Действительно, ничто так не воспитывает в духе интернациональной солидарности, как изучение иностранных языков. Читая литературу на том или ином иностранном языке, посещая страну этого языка и наблюдая нравы и обычаи ее обитателей, мы бываем прежде всего удивлены и даже поражены отличиями данной иностранной культуры от нашей — и в этом лежит та общеобразовательная ценность изучения иностранного языка и иностранной культуры, о которой было говорено выше, но постепенно мы убеждаемся, что иностранцы — такие же люди, как мы, имеют такие же радости и печали, что и мы, и чувства человеческой солидарности овладевают нами.
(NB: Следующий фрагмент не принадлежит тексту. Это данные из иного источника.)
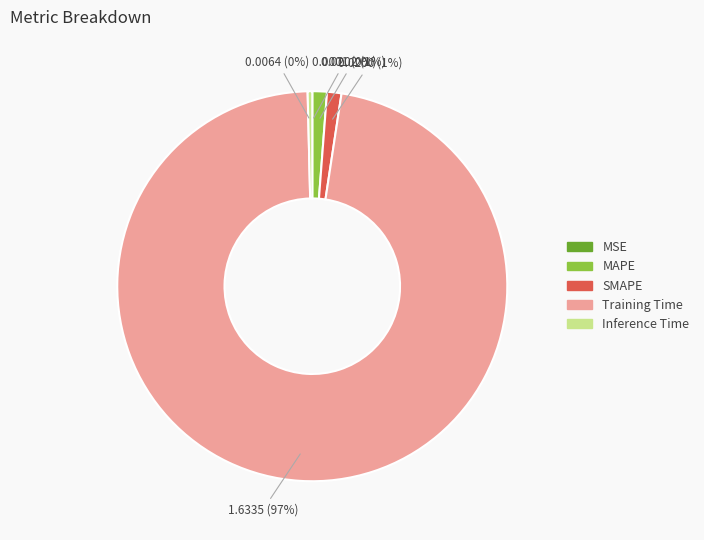

What is the largest slice in the pie chart?

Training Time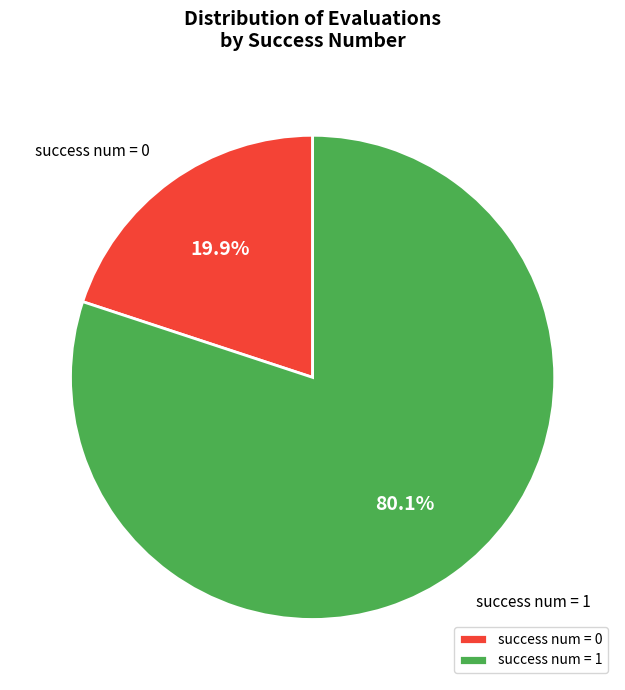

Is there a majority slice in this chart?

Yes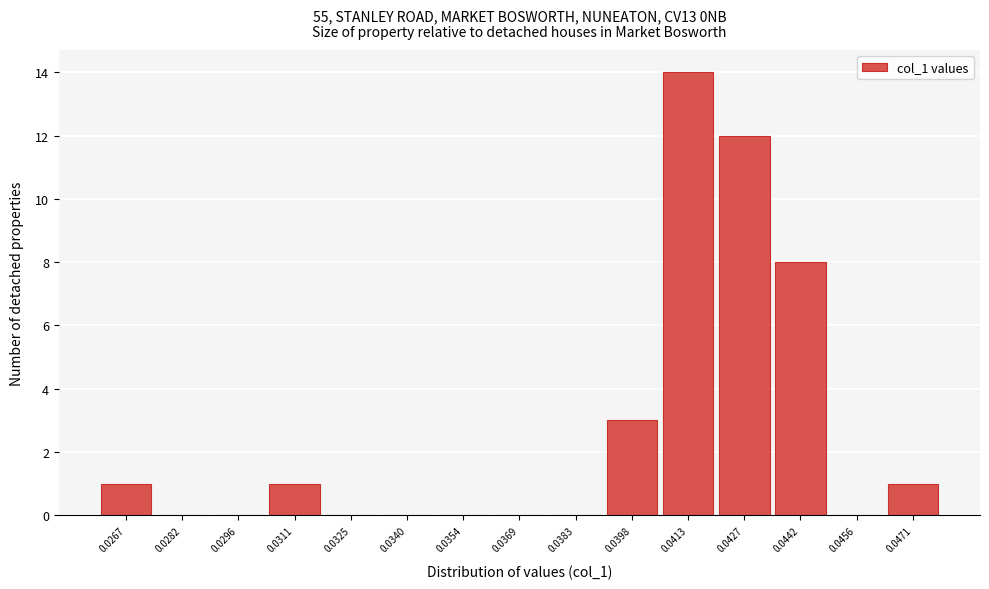

Reading left to right, list all the values displayed in this chart.

0.0267=1	0.0282=0	0.0296=0	0.0311=1	0.0325=0	0.0340=0	0.0354=0	0.0369=0	0.0383=0	0.0398=3	0.0413=14	0.0427=12	0.0442=8	0.0456=0	0.0471=1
И далее, при самом незначительном руководстве со стороны преподавателя учащиеся могут начать замечать, что и в других странах бедные так же страдают, а богатые так же эксплуатируют бедных, как это было и у нас до революции. Отсюда легко возникает конкретное понимание международной солидарности пролетариата. Особенно легко все это возникает, конечно, при непосредственном общении с людьми, но умный преподаватель найдет для этого достаточно материале и в читаемой учащимися литературе.
Теперь нам остается сравнить то значение, которое могут иметь в школе древние языки, с одной стороны, и новые — с другой. Не может быть сомнения в том, что практическое значение имеют только новые языки и что древние языки, в том числе и латынь, являются практически бесполезными5. Вопрос может идти только о сравнении общеобразовательного и воспитательного значения и тех и других языков. Мы видели что то общеобразовательное значение, о котором была речь в этой статье, было всегда свойственно латыни, совершенно независимо от того, сознавалось оно или нет. С другой стороны было бы смешно отрицать возможность подобного значения у новых языков: разбиравшиеся выше примеры показывают это с абсолютной убедительностью.